**EXERCISE AIM**
Wherever the string "objects" appears in the entries below, return the line that holds it.

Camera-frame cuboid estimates
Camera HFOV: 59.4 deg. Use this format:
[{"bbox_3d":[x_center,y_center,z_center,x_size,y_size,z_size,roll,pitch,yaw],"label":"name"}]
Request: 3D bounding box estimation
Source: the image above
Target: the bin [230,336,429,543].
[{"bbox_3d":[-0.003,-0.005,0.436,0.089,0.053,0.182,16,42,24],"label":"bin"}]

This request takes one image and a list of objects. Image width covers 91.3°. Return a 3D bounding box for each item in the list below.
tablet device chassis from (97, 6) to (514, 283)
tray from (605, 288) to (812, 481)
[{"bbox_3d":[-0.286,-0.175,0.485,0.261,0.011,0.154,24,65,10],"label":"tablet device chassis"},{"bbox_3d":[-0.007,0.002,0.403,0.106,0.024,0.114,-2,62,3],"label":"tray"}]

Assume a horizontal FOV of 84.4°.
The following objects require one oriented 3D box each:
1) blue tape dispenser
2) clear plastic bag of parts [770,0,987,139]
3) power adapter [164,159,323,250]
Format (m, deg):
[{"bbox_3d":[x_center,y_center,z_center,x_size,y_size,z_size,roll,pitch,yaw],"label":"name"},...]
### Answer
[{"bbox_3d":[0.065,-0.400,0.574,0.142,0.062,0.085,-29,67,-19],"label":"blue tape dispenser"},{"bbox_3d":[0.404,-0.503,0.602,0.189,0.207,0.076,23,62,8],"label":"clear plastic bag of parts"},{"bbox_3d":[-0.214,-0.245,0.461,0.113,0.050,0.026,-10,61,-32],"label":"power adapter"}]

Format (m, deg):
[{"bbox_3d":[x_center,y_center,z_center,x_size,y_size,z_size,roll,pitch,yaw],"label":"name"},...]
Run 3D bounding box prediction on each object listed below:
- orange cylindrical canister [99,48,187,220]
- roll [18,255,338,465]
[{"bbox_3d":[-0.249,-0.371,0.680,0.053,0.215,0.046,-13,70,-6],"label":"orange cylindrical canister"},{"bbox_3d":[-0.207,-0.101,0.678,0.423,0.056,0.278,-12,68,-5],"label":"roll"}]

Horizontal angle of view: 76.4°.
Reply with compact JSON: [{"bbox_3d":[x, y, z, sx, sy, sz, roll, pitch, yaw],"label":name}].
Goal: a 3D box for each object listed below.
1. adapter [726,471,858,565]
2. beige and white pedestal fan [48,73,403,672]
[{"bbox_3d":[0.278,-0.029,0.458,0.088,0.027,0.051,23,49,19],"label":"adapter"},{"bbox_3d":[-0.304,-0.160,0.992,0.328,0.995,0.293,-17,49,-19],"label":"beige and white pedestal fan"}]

**ANSWER TO THIS EXERCISE**
This request takes one image and a list of objects. Image width covers 91.3°. Return a 3D bounding box for each item in the list below.
The following objects require one oriented 3D box each:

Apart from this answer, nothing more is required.